Thanks so much for emailing again! After last times stalemate on haggling, I feared you wouldn’t get back in touch again. Phew!

Now before I crack on, I’m sure you’ll be happy to know I’ve left the world of haggling behind. It was fun while it lasted, but inevitably reaped no real rewards. After I tried haggling with yourself I also haggled unsuccessfully with the vendor at my local McDonalds for a free cheeseburger, with the lady at the newsagent for a twix, and with post room Josh at work for a stamp. Haggling, it seems, is not really used in modern day mainland UK. You were a great teacher by the way, so please don’t take my unwillingness to haggle personally.

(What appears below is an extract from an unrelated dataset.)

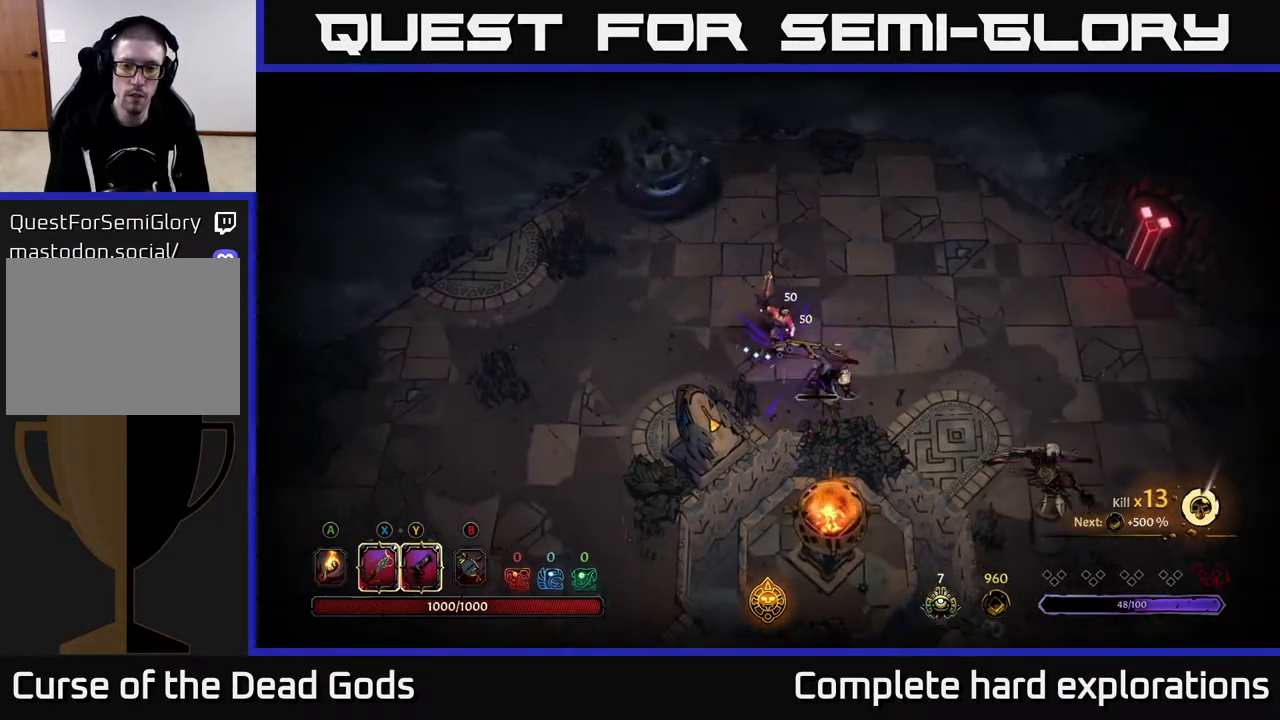
{"buttons": [], "left_stick": "right", "right_stick": "center", "events": [[67, "left_stick", "center"], [250, "left_stick", "right"]]}
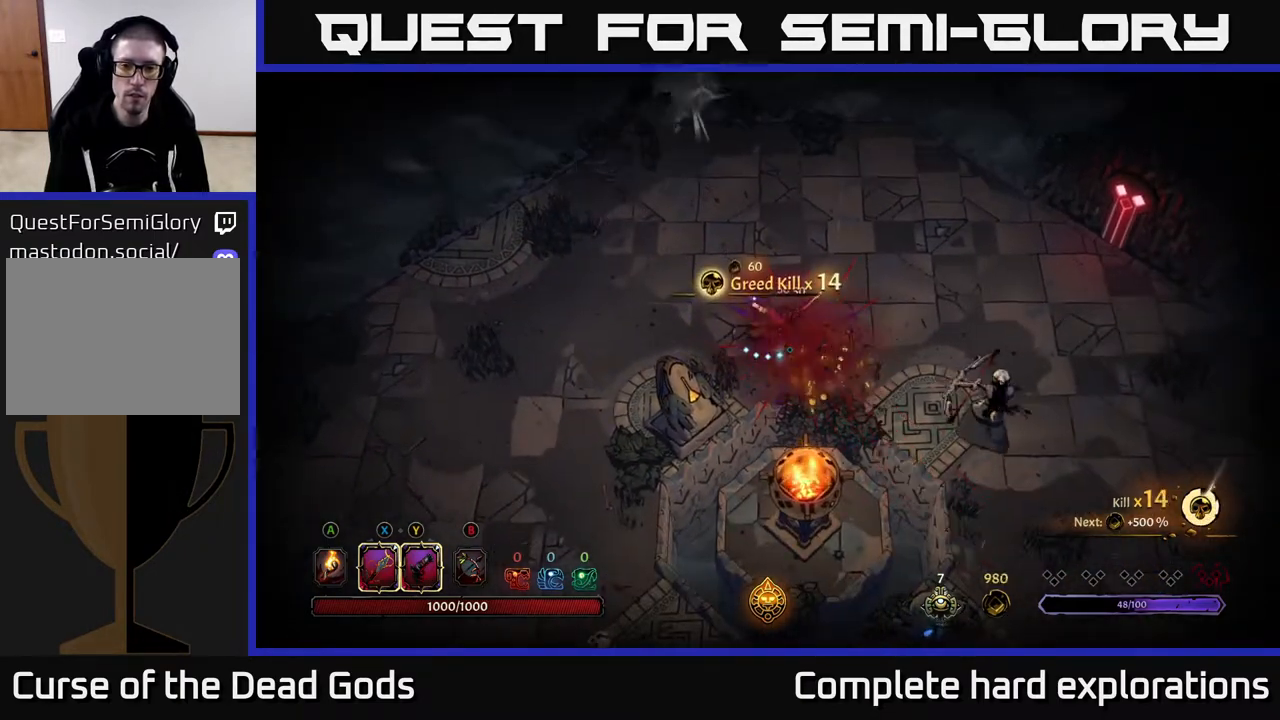
{"buttons": [], "left_stick": "center", "right_stick": "center", "events": [[367, "left_stick", "center"]]}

Haggling, in a way, can undervalue a product or service. If you say a service is such-a-price, and I haggle a lesser-price, it could be seen as insulting as the haggler is saying they only think whatever is on sale is worth less. Obviously I appreciate that the service you are offering has a specific value, and wouldn’t really like it if I were trying to sell something and you offered ME less.

So Instead of haggling, which obviously didn’t work too well, I’m prepared to stick to your price, but offer you goods to the equivalent value of your service. Now, before you dismiss my idea, trading has been rife since the early days of mankind, and is still present in many societies INCLUDING mainland UK! This makes it the PERFECT means with which to instigate a deal!

I’ve listed a few things below, along with their value*. If you would like to exchange for any of them, up to the value of your offer, just let me know.

I have…

  • A trophy I won, for being the best Jenga player at work a few years ago. Great sentimental value, hence the price = £100
  • A blackboard cup – it is a cup coated in blackboard paint, supplied WITH chalks, so you can write amusing messages on your cup! Value = £50
  • A sign I made saying “Sorry Pauline, No Food Here!” that I left in my desk when I went away on holiday for a week, because I knew she would raid my desk for food. Genuine sentimental value = £15
  • An owl on a stick – something I originally bought to win a bet, but something I’ve become incredibly attached to. Value = £80
  • A tiny whoopee cushion I won at work, for making is sound as though work colleagues are doing mini trumps. Value £2.00

If you see anything you like from the above list, feel free to let me know and I’ll arrange a swap. If nothing on here takes your fancy and you would prefer my bigger, more in depth list, just let me know and I’ll email one across to you.

Thanks Charlotte! I look forward to a prosperous trade!

Craig.

*Please be aware though that the value of the goods has not been confirmed by an independent person, but by myself. Everything listed is of deep personal value, and as such may have a hugely inflated price compared to the equal equivalent product on Ebay.